Esau comes in one day from a hunting trip, he's hungry and his brother is cooking. First, you have to know, Jacob and Esau, they were cut from a different cloth. Jacob is on Nordstrom.com, he's shopping, he's on Pinterest. Esau, he was like straight Cabela's, you know what I'm saying? He's like REI, he's Field & Stream, he's covering himself in elk urine, the whole deal. They had different tastes in everything. And when Esau came in from his hunting trip and smelled the soup Jacob was cooking, he got super hungry and he said, “let me have some of that soup.” Jacob realized he could leverage this moment, and he said, “I'll give you some of this soup…but you’ve got to give me something in exchange for it…”

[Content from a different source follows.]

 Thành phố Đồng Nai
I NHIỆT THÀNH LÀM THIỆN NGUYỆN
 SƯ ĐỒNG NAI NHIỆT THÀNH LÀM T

So in that moment, Esau signs on the dotted line giving Jacob everything God had promised to do in his life, he gave up being in the new testament, he gave up being in the bloodline of Jesus Christ, and he ate the soup in an impulsive act.

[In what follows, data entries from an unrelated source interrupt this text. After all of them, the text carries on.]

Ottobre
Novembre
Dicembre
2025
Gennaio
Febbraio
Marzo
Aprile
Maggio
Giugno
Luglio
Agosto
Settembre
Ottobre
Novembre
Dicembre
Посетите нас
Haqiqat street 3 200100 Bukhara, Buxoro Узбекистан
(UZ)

Now, it would be easy to pile on the guy, making him sound like a savage, and a barbarian, and an idiot, but what we should really see here, is that both you and I are capable of doing exactly what Esau did. Trading, in minutes, what we would regret for decades. The enemy, somewhere in some kitchen, has a pot of soup simmering. And it will be served up at the perfect time. Ladled into a dish, presented with culinary perfection, offered to you when you're at your lowest, when you're feeling unloved, when you're feeling like your needs have not been met, when you're worn down, stressed out, or anxious. And in that moment, when the steamy stew hits your nose, you will feel like all of your happiness is attached to what's in that dish, and any notion of some far-off promise of how God wants to use you is going to seem so distant, so opaque, so unreal, and so undesirable.

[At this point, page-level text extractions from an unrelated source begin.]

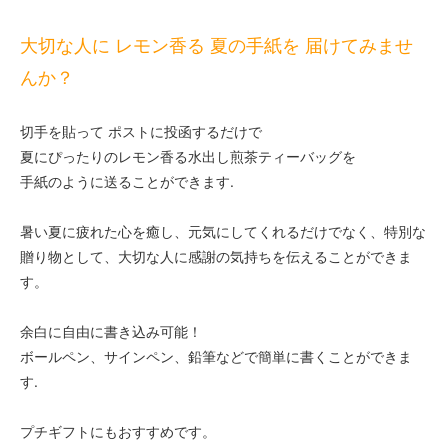
大切な人に レモン香る 夏の手紙を 届けてみませ
んか？
切手を貼って ポストに投函するだけで
夏にぴったりのレモン香る水出し煎茶ティーバッグを
手紙のように送ることができます.
暑い夏に疲れた心を癒し、元気にしてくれるだけでなく、特別な
贈り物として、大切な人に感謝の気持ちを伝えることができま
す。
余白に自由に書き込み可能！
ボールペン、サインペン、鉛筆などで簡単に書くことができま
す.
プチギフトにもおすすめです。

I’m writing all this to tell you-- you don't want what the devil's got in his Crock-Pot. He's slow cooking the death of your calling. Don't trade what you want most for what you want right now.
Know this: When your stomach gets empty, your standards get lower. That's why it's such a colossal mistake to go grocery shopping on an empty stomach. I've learned that lesson the hard way. I’ve come home with a cart full of Ben and Jerry's, and my wife is like, “I asked you to get eggs…” but I was just so hungry that I made bad choices.
Do you think Jacob would have gotten Esau to make this deal if he would have approached him at the table after a full breakfast? And so it is for you. If you're unclear about your calling, it will cause you to put a lower value on yourself than you deserve.
The devil has tremendous timing. He'll make sure to show up with temptation just when you and your boo have had a fight, or just when there's been friction at work, or just when something's gone wrong. He'll swoop in with some comfort sin that's just the thing to cheer you up. But when you know who you are, you're not going to let anyone else tell you what you're worth. If you are full of God's word and your hands are busy doing God's work, guess what? You're not going to have the space or the time to fall for these things that the enemy wants to put in your life.
Now if you're like, “you keep talking about my identity, my calling-- what do you mean?” Oh, did no one ever tell you? You're a child of the King of Kings. You're a son or daughter of the Emperor of all eternity. He is the Maker of the ends of the Earth, and you're His adopted child, you're royalty. I dare you to wake up every day, look yourself in the mirror and say, “I am chosen, I am loved, I am called, I am equipped.” Because you are!
It can be a hard thing to do, making choices right now for a far-off future, because now yells louder, but later lasts longer. Instant gratification will keep you back from ultimate satisfaction.
So when you're tempted to do something that could take you away from where God wants you to go, that could take you away from the marriage experience He wants you to have one day, that could take you away from what your children, who aren't even born, are going to one day walk in -- just slow it down for a second, and in all you do, think follow through.